Dans son discours prononcé hier soir lors de la réunion du Conseil de sécurité nationale, le président de la République Kaïs Saied n’a pas cherché à rassurer les Tunisiens en ces temps de crise. Un discours qui divise au lieu d’un appel à l’union nationale. Analyse.
Quand on part à la guerre, il faut avancer en rangs serrés. Ce crédo militaire ne semble pas s’appliquer au discours du président de la République Kaïs Saied prononcé hier soir. Et ce, lors de la réunion du Conseil de sécurité nationale.
Un discours clivant
En effet, en ces temps de crise sanitaire porteuse d’une angoisse collective face au mal qui frappe notre pays, avec son cortège de courbe de contaminations exponentielles et de morts, les Tunisiens avaient besoin d’être rassurés. Il n’en fut rien… Car on s’attendait à un discours fédérateur de la part du chef de l’Etat. Ainsi qu’un appel à l’union sacrée pour canaliser la lutte commune contre ce fléau des temps modernes.
Malheureusement, la parole présidentielle était clivante puisqu’elle opposait le peuple à l’Etat, les riches aux pauvres. Et les régions favorisées contre les régions démunies. Bref, on avait l’impression que le président de la République, garant de la cohésion sociale, n’était pas encore habité par la fonction présidentielle, car il tenait hier soir un discours de candidat à la présidence!
Des coups de griffe à droite et à gauche
Ainsi, Kaïs Saied n’a pas manqué de critiquer le gouvernement, se désolidarisant presque de l’action gouvernementale: « Certes, je ne sous-estime pas les efforts du gouvernement, mais des erreurs ont été commises. Elles doivent être corrigées. En particulier à propos du respect des dispositions du confinement ou du retour des Tunisiens bloqués à l’étranger ». C’est ce qu’il a indiqué, en faisant allusion à l’homme d’affaires qui a pu, avec l’intervention d’un député, sortir de son auto-isolement. Un autre coup de griffe destiné à Rached Ghannouchi, en sa qualité de président de l’ARP.
« Récupérer l’argent du peuple »
Par ailleurs, le président de la République n’a pas laissé passer l’occasion sans évoquer la fameuse liste des hommes d’affaires soupçonnés d’être impliqués dans des affaires de corruption sous le régime de Ben Ali.

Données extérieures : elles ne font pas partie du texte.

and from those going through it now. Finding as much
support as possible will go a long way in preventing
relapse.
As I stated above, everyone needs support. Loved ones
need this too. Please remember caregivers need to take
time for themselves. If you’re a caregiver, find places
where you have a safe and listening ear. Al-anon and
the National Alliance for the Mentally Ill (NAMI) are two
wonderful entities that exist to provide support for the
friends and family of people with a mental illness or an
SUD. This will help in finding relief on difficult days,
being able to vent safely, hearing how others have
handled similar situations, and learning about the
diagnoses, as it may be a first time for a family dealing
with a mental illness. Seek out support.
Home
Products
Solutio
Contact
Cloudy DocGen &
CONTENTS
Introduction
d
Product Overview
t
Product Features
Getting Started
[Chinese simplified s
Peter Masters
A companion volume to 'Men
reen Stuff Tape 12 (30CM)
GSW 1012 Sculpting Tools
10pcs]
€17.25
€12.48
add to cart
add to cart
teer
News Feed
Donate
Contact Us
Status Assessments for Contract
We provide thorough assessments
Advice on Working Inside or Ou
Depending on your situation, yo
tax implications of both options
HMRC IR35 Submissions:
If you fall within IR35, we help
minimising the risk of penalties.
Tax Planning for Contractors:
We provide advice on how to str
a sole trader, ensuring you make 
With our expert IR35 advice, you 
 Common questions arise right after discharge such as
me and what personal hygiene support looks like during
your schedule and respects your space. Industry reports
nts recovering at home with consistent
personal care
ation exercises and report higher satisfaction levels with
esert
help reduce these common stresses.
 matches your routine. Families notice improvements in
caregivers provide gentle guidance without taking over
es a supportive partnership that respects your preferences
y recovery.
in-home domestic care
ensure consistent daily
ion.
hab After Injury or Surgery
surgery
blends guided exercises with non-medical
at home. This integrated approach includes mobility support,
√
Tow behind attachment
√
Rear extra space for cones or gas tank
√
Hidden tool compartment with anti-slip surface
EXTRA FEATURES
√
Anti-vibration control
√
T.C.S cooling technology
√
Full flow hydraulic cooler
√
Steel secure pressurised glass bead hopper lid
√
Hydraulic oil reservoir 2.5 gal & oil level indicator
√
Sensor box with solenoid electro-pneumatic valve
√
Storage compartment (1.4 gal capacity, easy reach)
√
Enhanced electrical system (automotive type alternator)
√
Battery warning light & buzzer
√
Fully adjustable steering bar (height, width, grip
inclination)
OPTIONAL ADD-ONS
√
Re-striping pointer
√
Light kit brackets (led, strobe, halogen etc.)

Et ce, en insistant sur la nécessité de « récupérer l’argent du peuple ». S’agit-il d’un appel à la confiscation?
Notons que juste après le discours présidentiel prononcé sur un ton martial, un communiqué de la présidence de la République est venu dissiper cette menace. « Cette proposition consiste à conclure une réconciliation pénale. Celle-ci est désormais évoquée dans plusieurs textes de loi. Cela doit s’inscrire dans un cadre juridique. Les personnes concernées doivent être classées par ordre décroissant selon les montants qu’elles doivent. Un autre classement doit être effectué au niveau des délégations des plus pauvres aux moins pauvres. Ainsi, chaque personne condamnée doit s’engager à réaliser les projets revendiqués par les habitants de chaque délégation. Sous la supervision d’une Commission régionale chargée du contrôle et de la coordination. La réconciliation définitive n’est conclue que lorsque la personne concernée présente les justificatifs des projets qu’elle a réalisés ». C’est ce qu’indique la présidence de la République.
Alors, pourquoi recourir à un communiqué pour expliquer le discours présidentiel? La parole présidentielle doit être mûrie, réfléchie et minutieusement pesée. Car le diable se cache dans les détails!